Using the string "Gameplay" as the key, pull each matching line out of the records below.

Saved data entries

<<<<

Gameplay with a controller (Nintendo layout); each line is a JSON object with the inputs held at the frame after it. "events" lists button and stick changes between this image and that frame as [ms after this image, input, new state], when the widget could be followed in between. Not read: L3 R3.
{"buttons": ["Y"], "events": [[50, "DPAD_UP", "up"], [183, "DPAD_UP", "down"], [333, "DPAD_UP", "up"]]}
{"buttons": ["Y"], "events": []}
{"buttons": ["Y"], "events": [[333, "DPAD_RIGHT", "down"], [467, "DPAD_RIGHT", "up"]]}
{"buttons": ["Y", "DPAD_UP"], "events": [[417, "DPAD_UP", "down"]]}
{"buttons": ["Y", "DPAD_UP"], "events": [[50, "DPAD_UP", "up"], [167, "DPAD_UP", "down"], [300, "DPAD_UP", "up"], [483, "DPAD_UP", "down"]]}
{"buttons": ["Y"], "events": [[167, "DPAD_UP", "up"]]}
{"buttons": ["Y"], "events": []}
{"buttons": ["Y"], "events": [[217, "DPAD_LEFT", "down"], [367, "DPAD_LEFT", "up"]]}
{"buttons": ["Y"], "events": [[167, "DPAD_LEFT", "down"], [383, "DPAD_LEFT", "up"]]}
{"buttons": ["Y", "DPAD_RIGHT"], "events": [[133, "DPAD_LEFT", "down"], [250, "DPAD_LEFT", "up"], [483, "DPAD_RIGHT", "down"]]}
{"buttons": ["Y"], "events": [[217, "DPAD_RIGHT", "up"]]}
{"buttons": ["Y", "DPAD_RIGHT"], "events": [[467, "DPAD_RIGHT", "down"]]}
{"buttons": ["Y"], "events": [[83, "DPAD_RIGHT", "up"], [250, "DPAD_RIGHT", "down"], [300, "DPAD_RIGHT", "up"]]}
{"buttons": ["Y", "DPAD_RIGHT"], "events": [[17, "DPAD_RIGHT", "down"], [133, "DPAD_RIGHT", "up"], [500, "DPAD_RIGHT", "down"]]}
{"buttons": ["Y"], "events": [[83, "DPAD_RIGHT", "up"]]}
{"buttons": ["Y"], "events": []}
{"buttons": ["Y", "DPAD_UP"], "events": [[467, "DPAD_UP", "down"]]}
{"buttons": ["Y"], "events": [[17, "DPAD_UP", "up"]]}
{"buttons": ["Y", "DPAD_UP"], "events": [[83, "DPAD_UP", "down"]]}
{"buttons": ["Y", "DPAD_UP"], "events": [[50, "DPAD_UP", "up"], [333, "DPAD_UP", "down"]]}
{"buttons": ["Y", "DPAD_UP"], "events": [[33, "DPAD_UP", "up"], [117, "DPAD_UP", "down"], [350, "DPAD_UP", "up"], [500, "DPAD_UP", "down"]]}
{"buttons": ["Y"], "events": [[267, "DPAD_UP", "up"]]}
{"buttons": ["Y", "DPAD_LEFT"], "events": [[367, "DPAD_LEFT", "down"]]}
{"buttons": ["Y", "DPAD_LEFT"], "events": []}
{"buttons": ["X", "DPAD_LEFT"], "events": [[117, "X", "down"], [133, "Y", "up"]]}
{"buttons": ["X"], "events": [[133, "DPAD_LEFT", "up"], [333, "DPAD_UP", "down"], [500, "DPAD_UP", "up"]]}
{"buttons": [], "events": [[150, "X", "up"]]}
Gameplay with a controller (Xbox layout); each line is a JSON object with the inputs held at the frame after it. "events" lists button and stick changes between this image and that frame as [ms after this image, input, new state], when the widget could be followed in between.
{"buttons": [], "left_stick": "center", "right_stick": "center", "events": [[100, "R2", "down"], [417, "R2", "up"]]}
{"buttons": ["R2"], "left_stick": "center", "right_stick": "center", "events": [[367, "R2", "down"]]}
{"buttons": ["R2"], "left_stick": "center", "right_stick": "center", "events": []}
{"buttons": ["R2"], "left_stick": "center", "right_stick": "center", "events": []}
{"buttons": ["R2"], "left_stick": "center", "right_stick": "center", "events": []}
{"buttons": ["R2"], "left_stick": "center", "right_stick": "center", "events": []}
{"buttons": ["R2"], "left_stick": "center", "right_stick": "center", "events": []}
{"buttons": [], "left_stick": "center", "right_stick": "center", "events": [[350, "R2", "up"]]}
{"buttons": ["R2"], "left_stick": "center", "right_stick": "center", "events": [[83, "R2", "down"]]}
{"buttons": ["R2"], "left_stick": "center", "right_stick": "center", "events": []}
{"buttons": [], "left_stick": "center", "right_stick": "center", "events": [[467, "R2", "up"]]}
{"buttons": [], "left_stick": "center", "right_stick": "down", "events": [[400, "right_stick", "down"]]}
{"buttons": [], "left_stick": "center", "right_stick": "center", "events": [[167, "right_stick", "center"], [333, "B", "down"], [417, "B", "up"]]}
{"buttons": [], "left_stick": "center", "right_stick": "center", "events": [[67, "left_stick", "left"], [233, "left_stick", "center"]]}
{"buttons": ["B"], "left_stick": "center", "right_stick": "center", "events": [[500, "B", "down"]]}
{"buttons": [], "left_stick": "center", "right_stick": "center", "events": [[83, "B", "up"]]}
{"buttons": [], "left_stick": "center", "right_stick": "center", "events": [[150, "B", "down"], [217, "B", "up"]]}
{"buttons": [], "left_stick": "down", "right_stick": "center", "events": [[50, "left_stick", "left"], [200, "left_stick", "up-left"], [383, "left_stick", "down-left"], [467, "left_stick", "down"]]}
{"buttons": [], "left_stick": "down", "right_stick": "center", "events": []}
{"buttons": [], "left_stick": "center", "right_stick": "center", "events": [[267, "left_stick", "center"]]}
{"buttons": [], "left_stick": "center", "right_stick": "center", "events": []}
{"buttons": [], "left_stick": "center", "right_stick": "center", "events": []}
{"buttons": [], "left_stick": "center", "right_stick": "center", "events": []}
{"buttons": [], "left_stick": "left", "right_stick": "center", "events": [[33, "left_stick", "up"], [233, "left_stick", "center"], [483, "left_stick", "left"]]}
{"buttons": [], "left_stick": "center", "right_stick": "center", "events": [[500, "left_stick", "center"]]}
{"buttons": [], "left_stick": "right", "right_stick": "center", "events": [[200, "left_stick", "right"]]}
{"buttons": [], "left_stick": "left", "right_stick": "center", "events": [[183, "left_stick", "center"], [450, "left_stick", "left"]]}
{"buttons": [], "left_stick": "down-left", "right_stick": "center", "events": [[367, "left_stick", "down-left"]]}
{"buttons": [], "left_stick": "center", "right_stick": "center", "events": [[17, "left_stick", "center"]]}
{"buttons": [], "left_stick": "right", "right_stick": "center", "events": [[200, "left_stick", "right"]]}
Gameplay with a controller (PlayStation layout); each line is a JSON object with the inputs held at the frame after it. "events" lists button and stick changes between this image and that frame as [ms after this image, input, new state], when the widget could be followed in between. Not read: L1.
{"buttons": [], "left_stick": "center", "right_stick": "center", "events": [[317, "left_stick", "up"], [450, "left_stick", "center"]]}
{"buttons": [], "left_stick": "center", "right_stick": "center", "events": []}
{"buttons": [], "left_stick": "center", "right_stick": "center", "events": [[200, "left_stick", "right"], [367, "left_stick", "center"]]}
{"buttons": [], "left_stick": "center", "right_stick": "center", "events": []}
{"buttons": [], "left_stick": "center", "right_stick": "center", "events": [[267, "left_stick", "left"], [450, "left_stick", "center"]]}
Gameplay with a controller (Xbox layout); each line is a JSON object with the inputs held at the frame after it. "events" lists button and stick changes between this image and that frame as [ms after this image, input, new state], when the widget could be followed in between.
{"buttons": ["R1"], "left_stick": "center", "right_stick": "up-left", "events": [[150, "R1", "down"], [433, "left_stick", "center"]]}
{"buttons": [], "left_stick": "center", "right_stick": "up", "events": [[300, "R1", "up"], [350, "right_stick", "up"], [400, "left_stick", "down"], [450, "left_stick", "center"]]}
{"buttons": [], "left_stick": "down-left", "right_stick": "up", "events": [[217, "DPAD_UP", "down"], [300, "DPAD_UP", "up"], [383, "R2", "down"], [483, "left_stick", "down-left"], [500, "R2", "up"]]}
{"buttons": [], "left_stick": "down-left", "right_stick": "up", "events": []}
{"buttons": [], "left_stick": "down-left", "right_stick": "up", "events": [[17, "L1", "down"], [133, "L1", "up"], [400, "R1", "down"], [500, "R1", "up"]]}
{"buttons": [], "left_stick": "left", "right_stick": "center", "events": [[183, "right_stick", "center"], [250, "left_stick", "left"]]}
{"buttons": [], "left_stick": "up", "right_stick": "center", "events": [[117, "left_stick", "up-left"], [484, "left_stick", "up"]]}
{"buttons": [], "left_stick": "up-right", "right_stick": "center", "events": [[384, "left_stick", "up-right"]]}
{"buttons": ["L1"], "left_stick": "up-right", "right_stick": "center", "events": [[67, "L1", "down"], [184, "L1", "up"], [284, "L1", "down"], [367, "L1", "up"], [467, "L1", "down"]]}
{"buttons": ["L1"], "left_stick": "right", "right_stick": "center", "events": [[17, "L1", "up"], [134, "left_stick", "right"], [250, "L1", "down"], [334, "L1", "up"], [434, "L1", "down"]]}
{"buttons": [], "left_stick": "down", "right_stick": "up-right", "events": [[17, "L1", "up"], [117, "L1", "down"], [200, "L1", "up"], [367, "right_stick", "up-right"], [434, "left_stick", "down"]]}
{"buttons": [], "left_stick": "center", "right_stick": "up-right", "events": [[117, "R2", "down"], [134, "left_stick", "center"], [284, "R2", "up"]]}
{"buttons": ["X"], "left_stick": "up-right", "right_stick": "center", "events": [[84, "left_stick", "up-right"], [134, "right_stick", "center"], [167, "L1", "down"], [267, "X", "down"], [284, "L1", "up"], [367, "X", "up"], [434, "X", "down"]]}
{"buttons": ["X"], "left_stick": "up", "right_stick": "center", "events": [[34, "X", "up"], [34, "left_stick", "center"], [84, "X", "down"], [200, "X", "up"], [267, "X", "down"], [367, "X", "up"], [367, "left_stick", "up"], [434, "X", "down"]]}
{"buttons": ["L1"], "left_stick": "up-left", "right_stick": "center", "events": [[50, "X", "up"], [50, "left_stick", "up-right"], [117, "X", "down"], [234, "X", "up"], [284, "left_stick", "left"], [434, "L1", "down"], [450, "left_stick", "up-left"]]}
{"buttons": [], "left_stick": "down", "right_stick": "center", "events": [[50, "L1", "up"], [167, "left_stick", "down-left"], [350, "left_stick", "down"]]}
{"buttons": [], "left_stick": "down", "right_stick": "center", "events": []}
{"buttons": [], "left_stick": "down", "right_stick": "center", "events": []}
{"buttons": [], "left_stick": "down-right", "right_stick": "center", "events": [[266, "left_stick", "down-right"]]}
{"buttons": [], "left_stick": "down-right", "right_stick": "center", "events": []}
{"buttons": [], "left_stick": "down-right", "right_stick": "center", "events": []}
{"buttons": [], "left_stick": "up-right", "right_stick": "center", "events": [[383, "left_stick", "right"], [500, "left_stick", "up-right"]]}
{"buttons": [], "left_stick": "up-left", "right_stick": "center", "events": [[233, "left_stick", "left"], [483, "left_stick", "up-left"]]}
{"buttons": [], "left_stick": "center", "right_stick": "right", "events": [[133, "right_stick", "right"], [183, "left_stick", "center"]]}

>>>>

### Reply
Gameplay with a controller (Nintendo layout); each line is a JSON object with the inputs held at the frame after it. "events" lists button and stick changes between this image and that frame as [ms after this image, input, new state], when the widget could be followed in between. Not read: L3 R3.
Gameplay with a controller (Xbox layout); each line is a JSON object with the inputs held at the frame after it. "events" lists button and stick changes between this image and that frame as [ms after this image, input, new state], when the widget could be followed in between.
Gameplay with a controller (PlayStation layout); each line is a JSON object with the inputs held at the frame after it. "events" lists button and stick changes between this image and that frame as [ms after this image, input, new state], when the widget could be followed in between. Not read: L1.
Gameplay with a controller (Xbox layout); each line is a JSON object with the inputs held at the frame after it. "events" lists button and stick changes between this image and that frame as [ms after this image, input, new state], when the widget could be followed in between.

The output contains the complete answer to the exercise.